Benjamin Edwards on Broker Complaints

Benjamin Edwards, associate professor of law at the University of Nevada, Las Vegas, joins the Business Scholarship Podcast to discuss his forthcoming article Adversarial Failure. In this article, Edwards examines the expungement process used by brokers to secure removal of customer complaints from their public records. He questions whether this process is sufficiently adversarial to protect the interests of the investing public and state regulators and offers recommendations for reform.

Anat Alon-Beck on Human Capital and Corporate Governance

Anat Alon-Beck, assistant professor of law at Case Western Reserve University, joins the Business Scholarship Podcast to discuss her essay Times They Are a-Changin’: When Tech Employees Revolt!. In this essay, Alon-Beck reviews recent activism by employees in the tech industry along with responses from firms’ leadership. In doing so, she uses employee activism as a frame for investigating the significance of human capital in the shareholder-versus-stakeholder debate.

Donna Nagy on the Story of Chiarella

Donna Nagy, professor of business law at Indiana University Bloomington’s Maurer School of Law, joins the Business Scholarship Podcast to discuss her essay Chiarella v. United States and its Indelible Impact on Insider Trading Law. In this essay, Nagy presents an original oral history of the first insider-trading criminal prosecution in the United States. In providing this history, Nagy traces the central role of lawyers and lawyering in the development of Rule 10b-5 theory and practice.

Andrew Baker on Event Studies

Andrew Baker, academic fellow at Stanford University’s Rock Center for Corporate Governance and a PhD candidate at Stanford’s Graduate School of Business, joins the Business Scholarship Podcast to discuss his forthcoming article Machine Learning and Predicted Returns for Event Studies in Securities Litigation. In this article, Baker and co-author Jonah Gelbach identify limitations on single-firm event studies in securities litigation and offer methods to improve their accuracy and consistency across experts.

Andrew Verstein on Insider-Trading Motives

Andrew Verstein, professor of law at UCLA, joins the Business Scholarship Podcast to discuss his forthcoming article Mixed Motives Insider Trading. In this article, Verstein observes that individuals often have proper and improper motivations to trade securities (e.g., needing cash for a child’s tuition while being in possession of material non-public information about bad financial results), which complicates liability analysis for insider trading. To resolve that complication, he proposes a mixed-motives approach that balances the need to hold illicit traders accountable with the need to permit labor-intense market research.
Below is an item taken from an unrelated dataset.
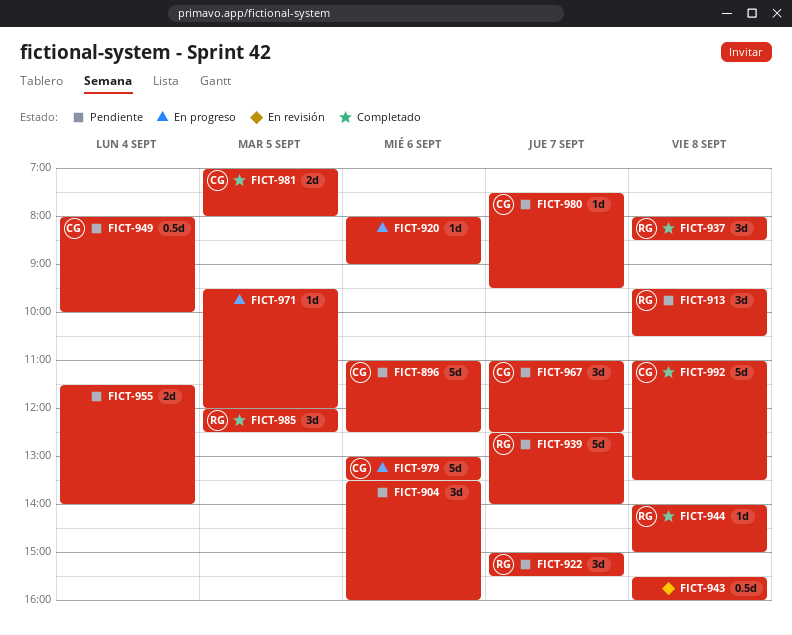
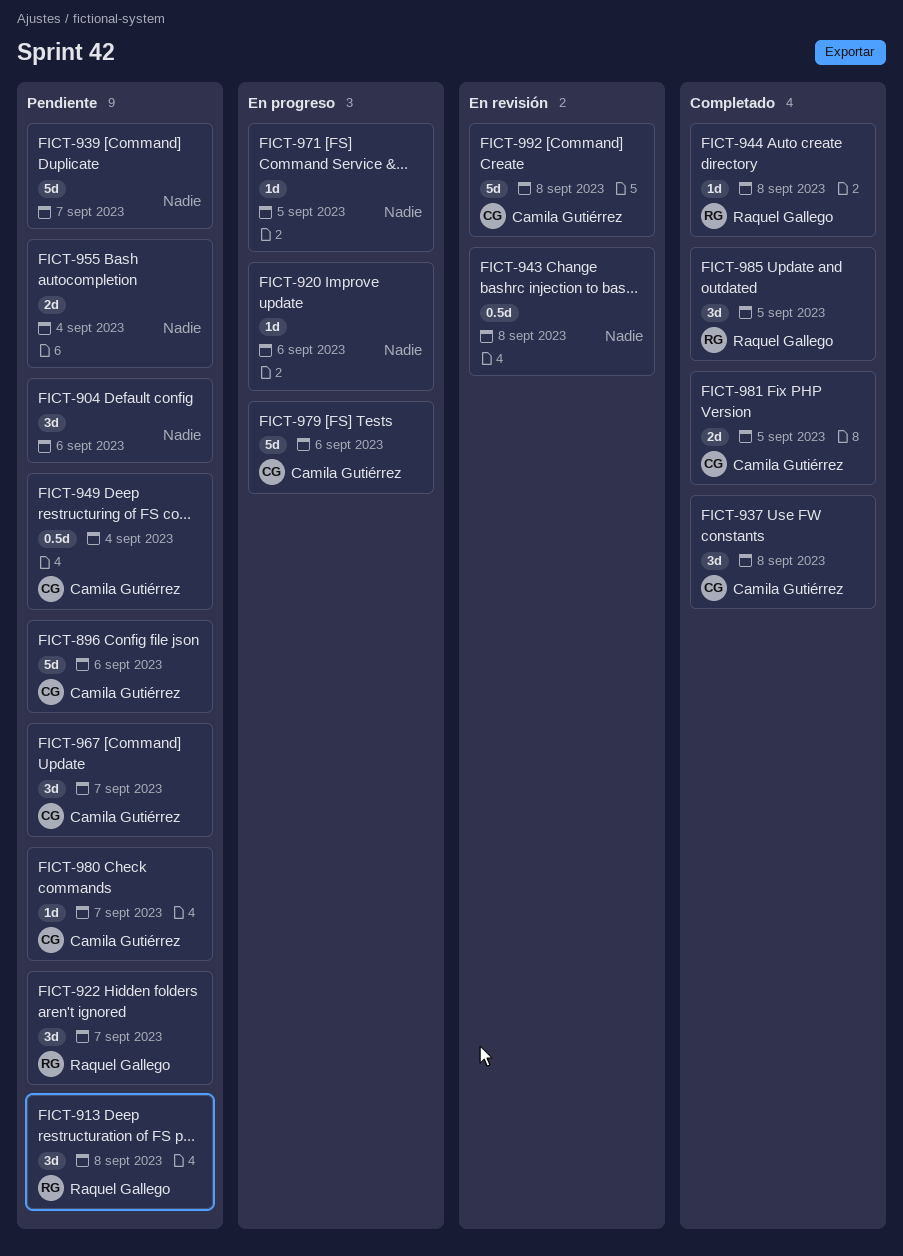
FICT-937, owner: Raquel Gallego -> Camila Gutiérrez
FICT-939, owner: Raquel Gallego -> none
FICT-992, status: Completado -> En revisión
Saule Omarova on a National Investment Authority

Saule Omarova, professor of law at Cornell University, joins the Business Scholarship Podcast to discuss her proposal for a National Investment Authority (NIA), which she introduced in her article Private Wealth and Public Goods: A Case for a National Investment Authority and her white paper Why We Need a National Investment Authority. In these papers, Omarova discusses the potential for an NIA to be a long-term investing complement to the Federal Reserve’s monetary role and the Treasury’s fiscal role. In particular, she explains how an NIA could have mitigated the Covid-19 crisis and how it can help the nation navigate future crises.

Yonathan Arbel on Payday

Yonathan Arbel, assistant professor of law at the University of Alabama, joins the Business Scholarship Podcast to discuss his forthcoming article Payday. In this article, Arbel asks why workers wait weeks to receive their earned wages and offers an historical and structural account for the rise of the modern payday. He explains why the payday has the perverse effect of making workers short-term creditors to their employers. To avoid this effect, Arbel discusses means for transitioning from the payday to daily pay.